§ **STATED PROBLEM**
Copy out all the items below, putting "edit log" in place of "darktable history" at every occurrence and changing nothing else.

§ **PROVIDED INFORMATION**

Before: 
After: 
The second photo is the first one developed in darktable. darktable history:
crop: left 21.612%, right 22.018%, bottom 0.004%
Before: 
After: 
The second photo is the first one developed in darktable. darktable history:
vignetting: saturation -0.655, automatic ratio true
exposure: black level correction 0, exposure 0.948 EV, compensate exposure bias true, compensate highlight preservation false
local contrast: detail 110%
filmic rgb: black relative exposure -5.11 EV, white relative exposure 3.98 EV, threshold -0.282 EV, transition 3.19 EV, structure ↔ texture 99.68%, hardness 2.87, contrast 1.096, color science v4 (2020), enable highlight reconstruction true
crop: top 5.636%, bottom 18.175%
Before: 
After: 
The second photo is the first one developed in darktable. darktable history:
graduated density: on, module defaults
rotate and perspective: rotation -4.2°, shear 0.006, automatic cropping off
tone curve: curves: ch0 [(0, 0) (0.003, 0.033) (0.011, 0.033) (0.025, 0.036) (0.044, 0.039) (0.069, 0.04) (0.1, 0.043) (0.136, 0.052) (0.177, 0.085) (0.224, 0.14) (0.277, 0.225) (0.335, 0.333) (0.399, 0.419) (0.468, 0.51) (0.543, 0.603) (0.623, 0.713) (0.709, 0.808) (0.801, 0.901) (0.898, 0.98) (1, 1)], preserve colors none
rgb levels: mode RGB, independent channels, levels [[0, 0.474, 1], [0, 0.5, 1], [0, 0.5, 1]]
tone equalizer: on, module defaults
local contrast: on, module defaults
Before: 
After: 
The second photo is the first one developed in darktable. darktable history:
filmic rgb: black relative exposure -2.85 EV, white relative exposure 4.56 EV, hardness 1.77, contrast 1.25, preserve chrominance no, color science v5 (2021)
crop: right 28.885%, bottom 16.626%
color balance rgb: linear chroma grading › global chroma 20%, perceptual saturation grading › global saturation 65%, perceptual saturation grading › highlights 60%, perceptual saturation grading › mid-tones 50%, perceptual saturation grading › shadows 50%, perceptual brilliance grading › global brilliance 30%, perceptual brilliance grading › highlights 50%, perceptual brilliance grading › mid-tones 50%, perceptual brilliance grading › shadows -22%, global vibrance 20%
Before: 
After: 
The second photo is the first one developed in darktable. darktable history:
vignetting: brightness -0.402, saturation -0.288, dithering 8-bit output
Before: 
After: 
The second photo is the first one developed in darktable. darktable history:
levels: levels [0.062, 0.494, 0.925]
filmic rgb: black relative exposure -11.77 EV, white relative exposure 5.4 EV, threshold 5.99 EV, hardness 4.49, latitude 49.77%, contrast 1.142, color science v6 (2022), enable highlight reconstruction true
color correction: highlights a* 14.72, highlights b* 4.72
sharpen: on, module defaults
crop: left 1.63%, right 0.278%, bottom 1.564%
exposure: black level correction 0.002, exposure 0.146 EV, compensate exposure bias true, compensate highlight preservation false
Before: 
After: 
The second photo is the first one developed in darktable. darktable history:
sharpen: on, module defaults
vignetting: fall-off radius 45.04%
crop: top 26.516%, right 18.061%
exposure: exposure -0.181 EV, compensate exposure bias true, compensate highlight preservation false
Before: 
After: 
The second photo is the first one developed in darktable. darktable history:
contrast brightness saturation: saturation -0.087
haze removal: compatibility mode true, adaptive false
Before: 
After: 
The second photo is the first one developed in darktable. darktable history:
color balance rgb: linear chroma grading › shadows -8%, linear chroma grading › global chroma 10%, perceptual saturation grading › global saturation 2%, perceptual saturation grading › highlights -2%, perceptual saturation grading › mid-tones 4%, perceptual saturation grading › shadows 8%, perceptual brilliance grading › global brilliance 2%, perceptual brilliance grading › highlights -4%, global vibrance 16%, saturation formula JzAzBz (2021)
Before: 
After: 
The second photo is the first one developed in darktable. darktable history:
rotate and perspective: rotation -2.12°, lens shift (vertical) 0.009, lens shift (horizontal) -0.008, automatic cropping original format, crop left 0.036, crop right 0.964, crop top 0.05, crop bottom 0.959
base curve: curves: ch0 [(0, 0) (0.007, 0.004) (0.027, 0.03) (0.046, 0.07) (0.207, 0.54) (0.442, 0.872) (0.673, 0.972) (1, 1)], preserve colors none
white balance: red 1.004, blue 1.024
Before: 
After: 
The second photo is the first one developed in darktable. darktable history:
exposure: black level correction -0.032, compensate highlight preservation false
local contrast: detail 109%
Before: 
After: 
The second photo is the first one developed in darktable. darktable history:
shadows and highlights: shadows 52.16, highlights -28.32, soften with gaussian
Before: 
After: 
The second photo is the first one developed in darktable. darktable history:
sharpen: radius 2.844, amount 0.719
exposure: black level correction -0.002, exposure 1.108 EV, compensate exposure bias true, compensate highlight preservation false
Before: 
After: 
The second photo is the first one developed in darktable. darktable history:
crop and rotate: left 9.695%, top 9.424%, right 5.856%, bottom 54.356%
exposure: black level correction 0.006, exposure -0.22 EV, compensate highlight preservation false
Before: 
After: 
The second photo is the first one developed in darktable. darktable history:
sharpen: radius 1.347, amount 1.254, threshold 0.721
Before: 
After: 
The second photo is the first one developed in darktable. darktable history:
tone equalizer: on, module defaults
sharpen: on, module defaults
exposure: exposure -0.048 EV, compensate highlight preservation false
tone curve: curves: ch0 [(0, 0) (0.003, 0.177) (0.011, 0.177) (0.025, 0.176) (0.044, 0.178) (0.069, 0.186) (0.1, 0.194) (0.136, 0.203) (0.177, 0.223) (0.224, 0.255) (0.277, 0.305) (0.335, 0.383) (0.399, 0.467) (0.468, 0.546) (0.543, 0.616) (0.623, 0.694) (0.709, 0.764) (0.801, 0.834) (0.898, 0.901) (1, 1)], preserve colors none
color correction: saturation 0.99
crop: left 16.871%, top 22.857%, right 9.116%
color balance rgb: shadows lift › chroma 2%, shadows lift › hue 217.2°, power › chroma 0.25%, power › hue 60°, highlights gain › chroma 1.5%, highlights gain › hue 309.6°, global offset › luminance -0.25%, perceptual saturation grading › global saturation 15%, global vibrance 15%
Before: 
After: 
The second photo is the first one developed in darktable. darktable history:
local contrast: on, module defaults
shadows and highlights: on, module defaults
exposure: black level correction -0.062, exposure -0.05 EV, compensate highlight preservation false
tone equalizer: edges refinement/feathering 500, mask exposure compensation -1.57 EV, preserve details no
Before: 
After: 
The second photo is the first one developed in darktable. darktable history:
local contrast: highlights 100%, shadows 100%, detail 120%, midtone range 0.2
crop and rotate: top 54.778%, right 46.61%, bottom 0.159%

§ **EXERCISE ANSWER**
Before: 
After: 
The second photo is the first one developed in darktable. edit log:
crop: left 21.612%, right 22.018%, bottom 0.004%
Before: 
After: 
The second photo is the first one developed in darktable. edit log:
vignetting: saturation -0.655, automatic ratio true
exposure: black level correction 0, exposure 0.948 EV, compensate exposure bias true, compensate highlight preservation false
local contrast: detail 110%
filmic rgb: black relative exposure -5.11 EV, white relative exposure 3.98 EV, threshold -0.282 EV, transition 3.19 EV, structure ↔ texture 99.68%, hardness 2.87, contrast 1.096, color science v4 (2020), enable highlight reconstruction true
crop: top 5.636%, bottom 18.175%
Before: 
After: 
The second photo is the first one developed in darktable. edit log:
graduated density: on, module defaults
rotate and perspective: rotation -4.2°, shear 0.006, automatic cropping off
tone curve: curves: ch0 [(0, 0) (0.003, 0.033) (0.011, 0.033) (0.025, 0.036) (0.044, 0.039) (0.069, 0.04) (0.1, 0.043) (0.136, 0.052) (0.177, 0.085) (0.224, 0.14) (0.277, 0.225) (0.335, 0.333) (0.399, 0.419) (0.468, 0.51) (0.543, 0.603) (0.623, 0.713) (0.709, 0.808) (0.801, 0.901) (0.898, 0.98) (1, 1)], preserve colors none
rgb levels: mode RGB, independent channels, levels [[0, 0.474, 1], [0, 0.5, 1], [0, 0.5, 1]]
tone equalizer: on, module defaults
local contrast: on, module defaults
Before: 
After: 
The second photo is the first one developed in darktable. edit log:
filmic rgb: black relative exposure -2.85 EV, white relative exposure 4.56 EV, hardness 1.77, contrast 1.25, preserve chrominance no, color science v5 (2021)
crop: right 28.885%, bottom 16.626%
color balance rgb: linear chroma grading › global chroma 20%, perceptual saturation grading › global saturation 65%, perceptual saturation grading › highlights 60%, perceptual saturation grading › mid-tones 50%, perceptual saturation grading › shadows 50%, perceptual brilliance grading › global brilliance 30%, perceptual brilliance grading › highlights 50%, perceptual brilliance grading › mid-tones 50%, perceptual brilliance grading › shadows -22%, global vibrance 20%
Before: 
After: 
The second photo is the first one developed in darktable. edit log:
vignetting: brightness -0.402, saturation -0.288, dithering 8-bit output
Before: 
After: 
The second photo is the first one developed in darktable. edit log:
levels: levels [0.062, 0.494, 0.925]
filmic rgb: black relative exposure -11.77 EV, white relative exposure 5.4 EV, threshold 5.99 EV, hardness 4.49, latitude 49.77%, contrast 1.142, color science v6 (2022), enable highlight reconstruction true
color correction: highlights a* 14.72, highlights b* 4.72
sharpen: on, module defaults
crop: left 1.63%, right 0.278%, bottom 1.564%
exposure: black level correction 0.002, exposure 0.146 EV, compensate exposure bias true, compensate highlight preservation false
Before: 
After: 
The second photo is the first one developed in darktable. edit log:
sharpen: on, module defaults
vignetting: fall-off radius 45.04%
crop: top 26.516%, right 18.061%
exposure: exposure -0.181 EV, compensate exposure bias true, compensate highlight preservation false
Before: 
After: 
The second photo is the first one developed in darktable. edit log:
contrast brightness saturation: saturation -0.087
haze removal: compatibility mode true, adaptive false
Before: 
After: 
The second photo is the first one developed in darktable. edit log:
color balance rgb: linear chroma grading › shadows -8%, linear chroma grading › global chroma 10%, perceptual saturation grading › global saturation 2%, perceptual saturation grading › highlights -2%, perceptual saturation grading › mid-tones 4%, perceptual saturation grading › shadows 8%, perceptual brilliance grading › global brilliance 2%, perceptual brilliance grading › highlights -4%, global vibrance 16%, saturation formula JzAzBz (2021)
Before: 
After: 
The second photo is the first one developed in darktable. edit log:
rotate and perspective: rotation -2.12°, lens shift (vertical) 0.009, lens shift (horizontal) -0.008, automatic cropping original format, crop left 0.036, crop right 0.964, crop top 0.05, crop bottom 0.959
base curve: curves: ch0 [(0, 0) (0.007, 0.004) (0.027, 0.03) (0.046, 0.07) (0.207, 0.54) (0.442, 0.872) (0.673, 0.972) (1, 1)], preserve colors none
white balance: red 1.004, blue 1.024
Before: 
After: 
The second photo is the first one developed in darktable. edit log:
exposure: black level correction -0.032, compensate highlight preservation false
local contrast: detail 109%
Before: 
After: 
The second photo is the first one developed in darktable. edit log:
shadows and highlights: shadows 52.16, highlights -28.32, soften with gaussian
Before: 
After: 
The second photo is the first one developed in darktable. edit log:
sharpen: radius 2.844, amount 0.719
exposure: black level correction -0.002, exposure 1.108 EV, compensate exposure bias true, compensate highlight preservation false
Before: 
After: 
The second photo is the first one developed in darktable. edit log:
crop and rotate: left 9.695%, top 9.424%, right 5.856%, bottom 54.356%
exposure: black level correction 0.006, exposure -0.22 EV, compensate highlight preservation false
Before: 
After: 
The second photo is the first one developed in darktable. edit log:
sharpen: radius 1.347, amount 1.254, threshold 0.721
Before: 
After: 
The second photo is the first one developed in darktable. edit log:
tone equalizer: on, module defaults
sharpen: on, module defaults
exposure: exposure -0.048 EV, compensate highlight preservation false
tone curve: curves: ch0 [(0, 0) (0.003, 0.177) (0.011, 0.177) (0.025, 0.176) (0.044, 0.178) (0.069, 0.186) (0.1, 0.194) (0.136, 0.203) (0.177, 0.223) (0.224, 0.255) (0.277, 0.305) (0.335, 0.383) (0.399, 0.467) (0.468, 0.546) (0.543, 0.616) (0.623, 0.694) (0.709, 0.764) (0.801, 0.834) (0.898, 0.901) (1, 1)], preserve colors none
color correction: saturation 0.99
crop: left 16.871%, top 22.857%, right 9.116%
color balance rgb: shadows lift › chroma 2%, shadows lift › hue 217.2°, power › chroma 0.25%, power › hue 60°, highlights gain › chroma 1.5%, highlights gain › hue 309.6°, global offset › luminance -0.25%, perceptual saturation grading › global saturation 15%, global vibrance 15%
Before: 
After: 
The second photo is the first one developed in darktable. edit log:
local contrast: on, module defaults
shadows and highlights: on, module defaults
exposure: black level correction -0.062, exposure -0.05 EV, compensate highlight preservation false
tone equalizer: edges refinement/feathering 500, mask exposure compensation -1.57 EV, preserve details no
Before: 
After: 
The second photo is the first one developed in darktable. edit log:
local contrast: highlights 100%, shadows 100%, detail 120%, midtone range 0.2
crop and rotate: top 54.778%, right 46.61%, bottom 0.159%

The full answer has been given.